Goal of the exercise: Given the entries that follow, write out exactly the lines starting at the one containing "antes de que se le otorgara la prisión" and ending at the one containing "compañera en estos momentos difíciles", both ends included, and only those.

Extracted data:

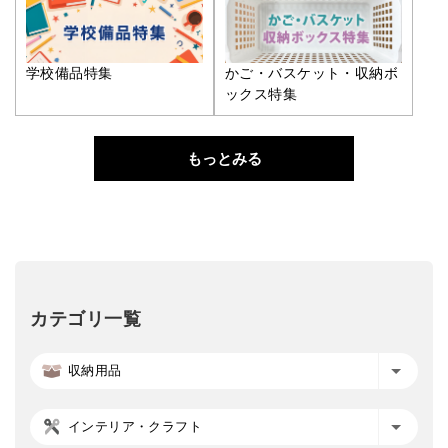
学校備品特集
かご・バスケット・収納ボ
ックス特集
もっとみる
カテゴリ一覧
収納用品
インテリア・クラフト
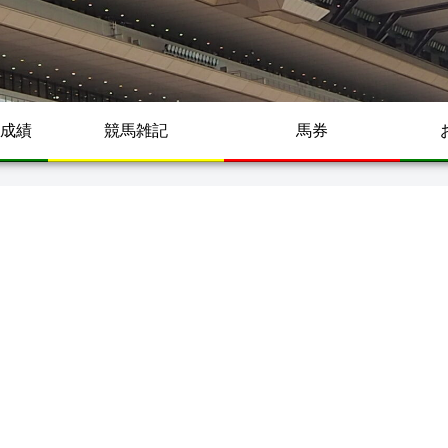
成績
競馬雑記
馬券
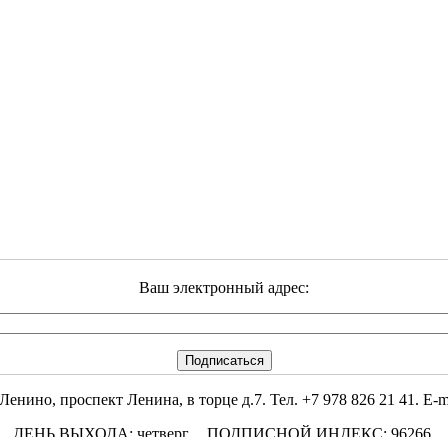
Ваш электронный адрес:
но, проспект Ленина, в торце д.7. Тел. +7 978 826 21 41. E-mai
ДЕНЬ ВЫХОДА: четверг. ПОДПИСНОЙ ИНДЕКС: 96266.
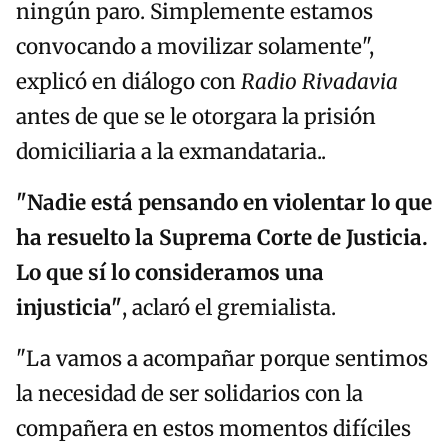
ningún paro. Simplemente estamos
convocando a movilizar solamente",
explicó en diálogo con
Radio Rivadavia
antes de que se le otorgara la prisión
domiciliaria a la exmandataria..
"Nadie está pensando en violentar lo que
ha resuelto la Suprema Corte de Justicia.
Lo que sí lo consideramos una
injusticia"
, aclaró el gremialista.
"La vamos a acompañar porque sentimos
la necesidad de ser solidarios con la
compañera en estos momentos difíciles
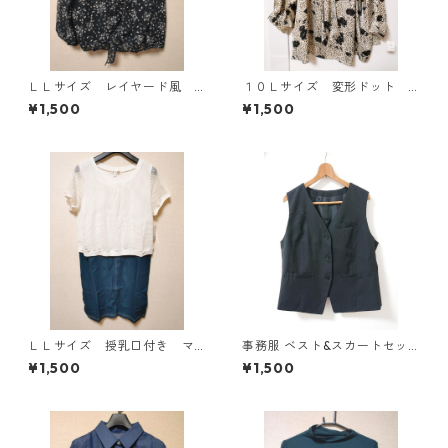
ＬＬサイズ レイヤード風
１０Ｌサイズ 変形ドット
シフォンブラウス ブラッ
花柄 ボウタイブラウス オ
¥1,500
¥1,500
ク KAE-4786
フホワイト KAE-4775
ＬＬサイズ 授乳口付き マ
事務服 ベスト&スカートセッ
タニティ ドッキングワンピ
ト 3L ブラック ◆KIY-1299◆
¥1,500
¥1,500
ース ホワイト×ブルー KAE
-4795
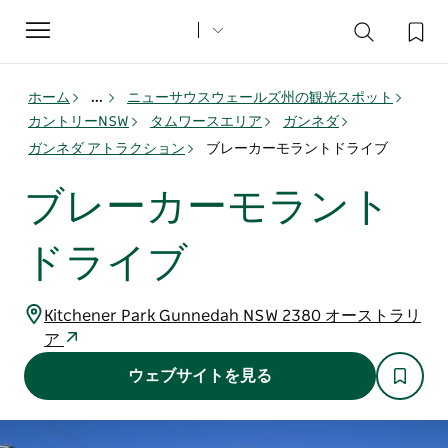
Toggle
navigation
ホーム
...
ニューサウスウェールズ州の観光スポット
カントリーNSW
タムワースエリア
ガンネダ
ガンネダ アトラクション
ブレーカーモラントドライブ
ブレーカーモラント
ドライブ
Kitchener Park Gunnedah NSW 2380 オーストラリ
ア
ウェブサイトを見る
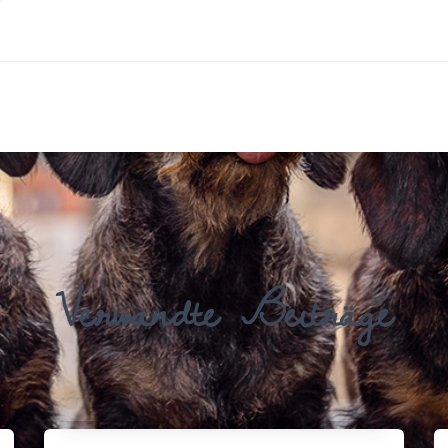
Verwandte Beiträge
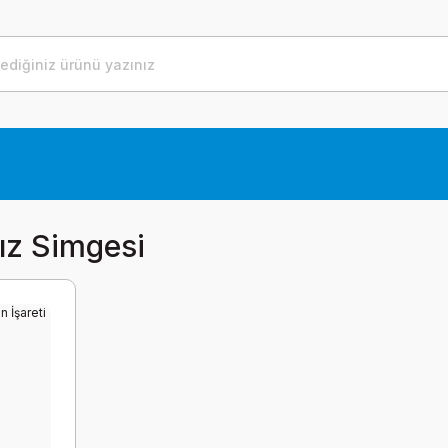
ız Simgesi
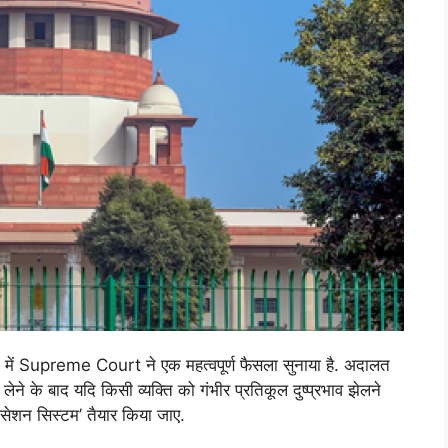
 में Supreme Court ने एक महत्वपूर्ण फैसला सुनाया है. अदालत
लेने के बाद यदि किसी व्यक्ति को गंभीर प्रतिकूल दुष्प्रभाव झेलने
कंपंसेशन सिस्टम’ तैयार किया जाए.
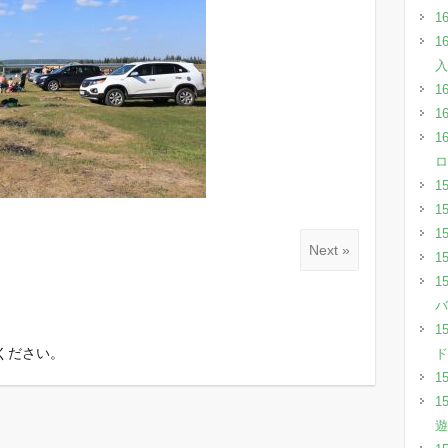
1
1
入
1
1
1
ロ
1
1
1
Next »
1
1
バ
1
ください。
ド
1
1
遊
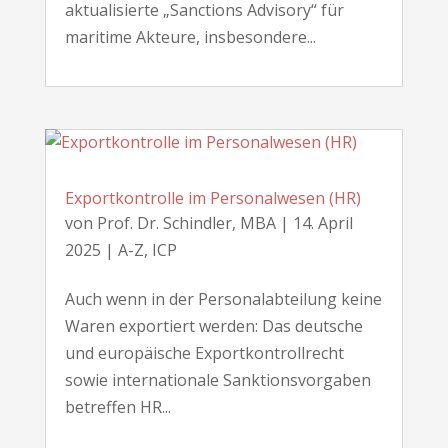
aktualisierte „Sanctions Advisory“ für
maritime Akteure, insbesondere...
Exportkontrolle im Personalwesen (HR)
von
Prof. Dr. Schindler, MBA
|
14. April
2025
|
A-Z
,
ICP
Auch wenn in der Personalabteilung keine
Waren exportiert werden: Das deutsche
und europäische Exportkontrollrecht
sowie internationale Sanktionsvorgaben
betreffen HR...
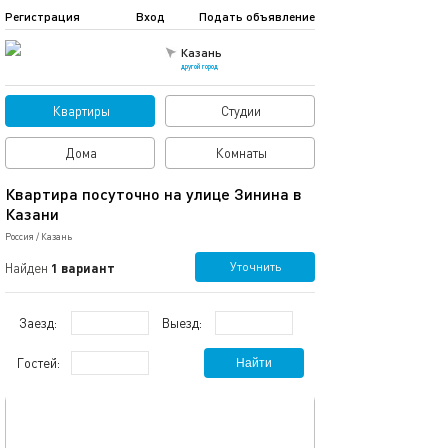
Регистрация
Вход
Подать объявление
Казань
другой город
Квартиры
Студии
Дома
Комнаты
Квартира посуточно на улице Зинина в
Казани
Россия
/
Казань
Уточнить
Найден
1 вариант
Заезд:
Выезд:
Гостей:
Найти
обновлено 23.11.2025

Written solution:
antes de que se le otorgara la prisión
domiciliaria a la exmandataria..
"Nadie está pensando en violentar lo que
ha resuelto la Suprema Corte de Justicia.
Lo que sí lo consideramos una
injusticia"
, aclaró el gremialista.
"La vamos a acompañar porque sentimos
la necesidad de ser solidarios con la
compañera en estos momentos difíciles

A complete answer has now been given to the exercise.